**What to work on:**
Go over the listing below line by line, and return each one holding the string "hogy".

[Supplied material Boundary: Start]

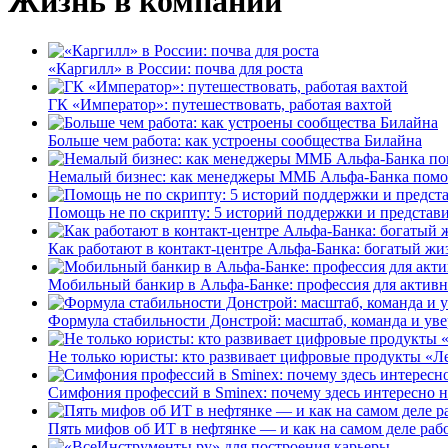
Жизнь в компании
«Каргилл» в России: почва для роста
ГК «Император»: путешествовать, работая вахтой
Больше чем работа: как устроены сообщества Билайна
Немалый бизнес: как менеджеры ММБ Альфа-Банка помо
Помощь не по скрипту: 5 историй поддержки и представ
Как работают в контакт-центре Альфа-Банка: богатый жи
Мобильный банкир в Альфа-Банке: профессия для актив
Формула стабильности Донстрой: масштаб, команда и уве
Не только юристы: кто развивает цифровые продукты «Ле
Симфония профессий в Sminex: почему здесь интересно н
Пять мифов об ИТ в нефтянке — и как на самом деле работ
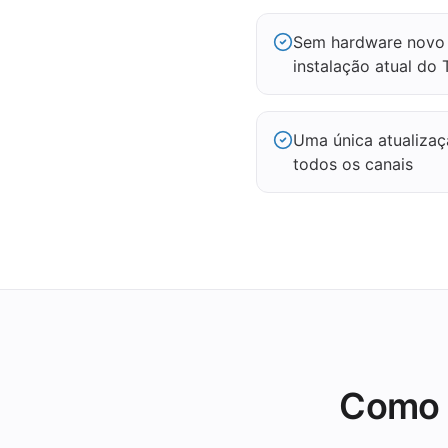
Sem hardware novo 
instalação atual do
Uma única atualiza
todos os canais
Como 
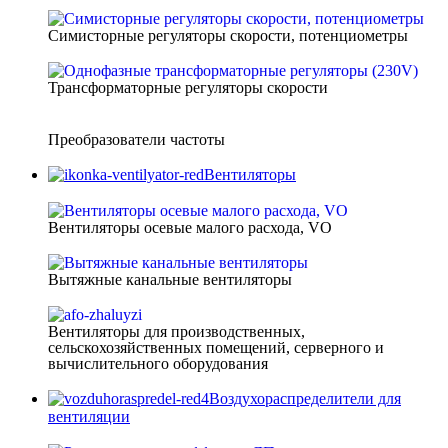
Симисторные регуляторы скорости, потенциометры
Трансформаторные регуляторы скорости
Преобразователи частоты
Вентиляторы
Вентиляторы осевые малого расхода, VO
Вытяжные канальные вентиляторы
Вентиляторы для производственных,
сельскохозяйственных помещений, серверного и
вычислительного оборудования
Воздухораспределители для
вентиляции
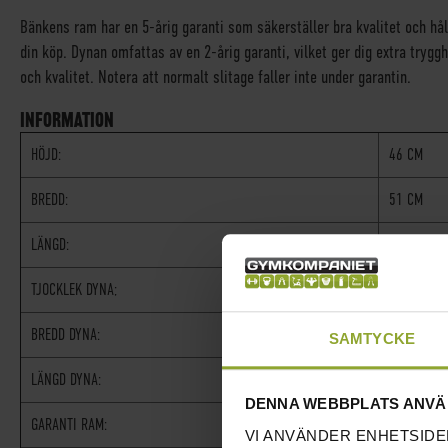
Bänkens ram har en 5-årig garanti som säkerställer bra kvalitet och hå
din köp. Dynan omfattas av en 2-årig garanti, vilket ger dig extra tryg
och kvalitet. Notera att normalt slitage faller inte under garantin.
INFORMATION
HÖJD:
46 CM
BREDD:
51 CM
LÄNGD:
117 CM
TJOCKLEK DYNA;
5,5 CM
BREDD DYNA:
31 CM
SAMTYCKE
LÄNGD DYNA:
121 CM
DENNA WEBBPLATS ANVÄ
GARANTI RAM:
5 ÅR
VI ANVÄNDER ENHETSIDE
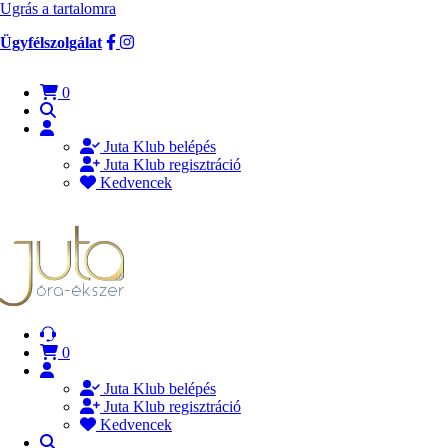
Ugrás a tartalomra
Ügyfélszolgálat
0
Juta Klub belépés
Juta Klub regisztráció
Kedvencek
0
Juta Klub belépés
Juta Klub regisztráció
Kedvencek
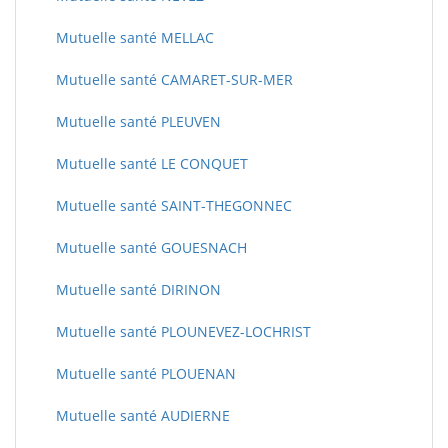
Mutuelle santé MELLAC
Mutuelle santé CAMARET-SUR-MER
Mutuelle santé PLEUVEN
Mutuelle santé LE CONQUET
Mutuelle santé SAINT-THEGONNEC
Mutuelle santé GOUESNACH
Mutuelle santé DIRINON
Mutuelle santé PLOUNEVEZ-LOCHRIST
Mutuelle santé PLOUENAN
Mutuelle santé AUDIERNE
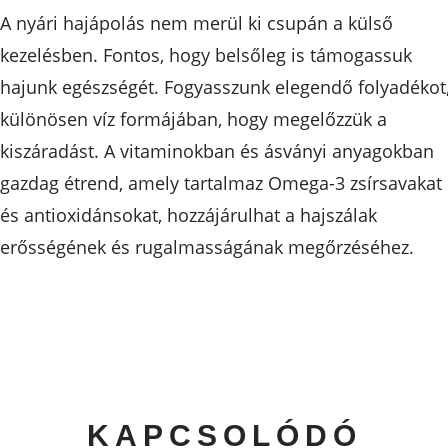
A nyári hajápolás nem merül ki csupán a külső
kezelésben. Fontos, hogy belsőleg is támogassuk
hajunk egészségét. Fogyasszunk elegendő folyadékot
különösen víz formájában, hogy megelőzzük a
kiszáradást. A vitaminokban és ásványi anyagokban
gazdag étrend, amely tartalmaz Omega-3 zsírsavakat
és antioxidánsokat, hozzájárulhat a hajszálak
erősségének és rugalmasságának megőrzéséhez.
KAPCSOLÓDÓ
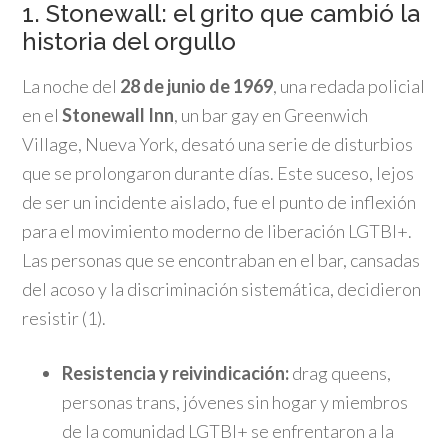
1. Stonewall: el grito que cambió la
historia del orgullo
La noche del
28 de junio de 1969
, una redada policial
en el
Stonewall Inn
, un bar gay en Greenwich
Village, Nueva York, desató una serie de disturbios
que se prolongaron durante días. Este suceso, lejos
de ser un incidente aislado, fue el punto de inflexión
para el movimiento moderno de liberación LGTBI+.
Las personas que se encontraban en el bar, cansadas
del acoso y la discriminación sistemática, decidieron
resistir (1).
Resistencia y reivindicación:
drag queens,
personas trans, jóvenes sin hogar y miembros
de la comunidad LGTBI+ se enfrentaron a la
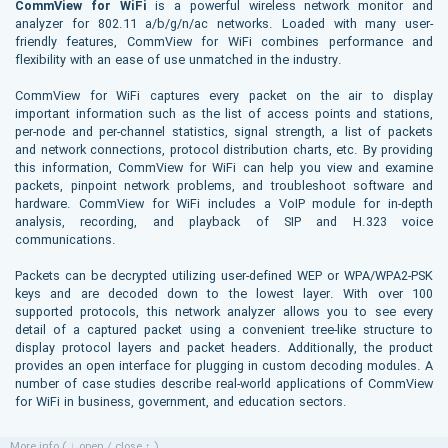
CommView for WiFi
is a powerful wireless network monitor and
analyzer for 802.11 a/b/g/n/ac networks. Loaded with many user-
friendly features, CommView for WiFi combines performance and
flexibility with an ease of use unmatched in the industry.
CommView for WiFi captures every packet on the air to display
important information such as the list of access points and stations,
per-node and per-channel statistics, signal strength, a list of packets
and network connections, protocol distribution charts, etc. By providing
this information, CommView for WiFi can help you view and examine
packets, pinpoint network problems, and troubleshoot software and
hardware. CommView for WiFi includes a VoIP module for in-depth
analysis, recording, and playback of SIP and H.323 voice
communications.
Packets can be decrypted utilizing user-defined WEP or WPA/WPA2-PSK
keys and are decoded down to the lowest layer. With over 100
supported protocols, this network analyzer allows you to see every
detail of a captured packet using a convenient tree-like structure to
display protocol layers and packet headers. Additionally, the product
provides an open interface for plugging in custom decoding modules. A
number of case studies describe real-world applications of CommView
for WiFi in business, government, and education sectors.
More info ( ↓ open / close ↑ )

[Supplied material Boundary: End]
[Supplied material Boundary: Start]

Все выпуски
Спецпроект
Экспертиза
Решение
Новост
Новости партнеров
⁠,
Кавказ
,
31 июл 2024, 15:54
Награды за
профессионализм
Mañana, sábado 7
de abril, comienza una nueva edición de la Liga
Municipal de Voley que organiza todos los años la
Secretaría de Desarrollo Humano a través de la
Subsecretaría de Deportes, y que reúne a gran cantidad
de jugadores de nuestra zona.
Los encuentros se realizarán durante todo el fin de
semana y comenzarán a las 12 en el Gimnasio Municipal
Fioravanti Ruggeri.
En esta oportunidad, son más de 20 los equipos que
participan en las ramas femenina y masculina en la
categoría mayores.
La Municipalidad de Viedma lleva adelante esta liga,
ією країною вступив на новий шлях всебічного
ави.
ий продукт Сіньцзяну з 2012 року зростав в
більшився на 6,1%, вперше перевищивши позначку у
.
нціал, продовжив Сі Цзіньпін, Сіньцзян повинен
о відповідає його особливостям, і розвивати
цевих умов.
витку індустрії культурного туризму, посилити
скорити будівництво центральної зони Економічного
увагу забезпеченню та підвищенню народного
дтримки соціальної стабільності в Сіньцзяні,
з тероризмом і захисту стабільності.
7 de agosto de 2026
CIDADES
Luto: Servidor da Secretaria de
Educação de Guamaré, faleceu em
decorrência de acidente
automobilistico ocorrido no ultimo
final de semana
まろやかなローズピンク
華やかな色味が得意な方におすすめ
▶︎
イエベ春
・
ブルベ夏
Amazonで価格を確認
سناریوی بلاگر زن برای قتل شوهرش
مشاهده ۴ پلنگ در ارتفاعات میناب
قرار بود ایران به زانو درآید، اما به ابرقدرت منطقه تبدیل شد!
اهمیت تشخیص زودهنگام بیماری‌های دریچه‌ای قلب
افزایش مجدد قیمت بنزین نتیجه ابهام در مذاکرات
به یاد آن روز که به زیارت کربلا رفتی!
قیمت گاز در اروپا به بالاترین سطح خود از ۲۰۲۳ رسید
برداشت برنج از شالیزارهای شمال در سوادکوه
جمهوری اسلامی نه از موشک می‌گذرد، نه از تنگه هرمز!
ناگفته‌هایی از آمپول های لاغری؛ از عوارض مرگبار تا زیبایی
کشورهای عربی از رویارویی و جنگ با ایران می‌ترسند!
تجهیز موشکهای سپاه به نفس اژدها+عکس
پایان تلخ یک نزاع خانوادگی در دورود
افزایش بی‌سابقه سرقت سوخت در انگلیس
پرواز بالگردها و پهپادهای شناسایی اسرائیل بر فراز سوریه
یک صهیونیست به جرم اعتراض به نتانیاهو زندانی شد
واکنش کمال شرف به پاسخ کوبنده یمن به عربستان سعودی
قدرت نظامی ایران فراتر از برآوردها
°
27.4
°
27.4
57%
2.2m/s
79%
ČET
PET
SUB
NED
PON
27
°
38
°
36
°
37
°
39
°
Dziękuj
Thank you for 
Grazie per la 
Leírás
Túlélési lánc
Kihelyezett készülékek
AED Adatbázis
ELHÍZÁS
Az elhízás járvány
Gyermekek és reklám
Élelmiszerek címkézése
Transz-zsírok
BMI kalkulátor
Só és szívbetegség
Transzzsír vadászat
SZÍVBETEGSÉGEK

[Supplied material Boundary: End]

**Answer for this exercise:**
kezelésben. Fontos, hogy belsőleg is támogassuk
különösen víz formájában, hogy megelőzzük a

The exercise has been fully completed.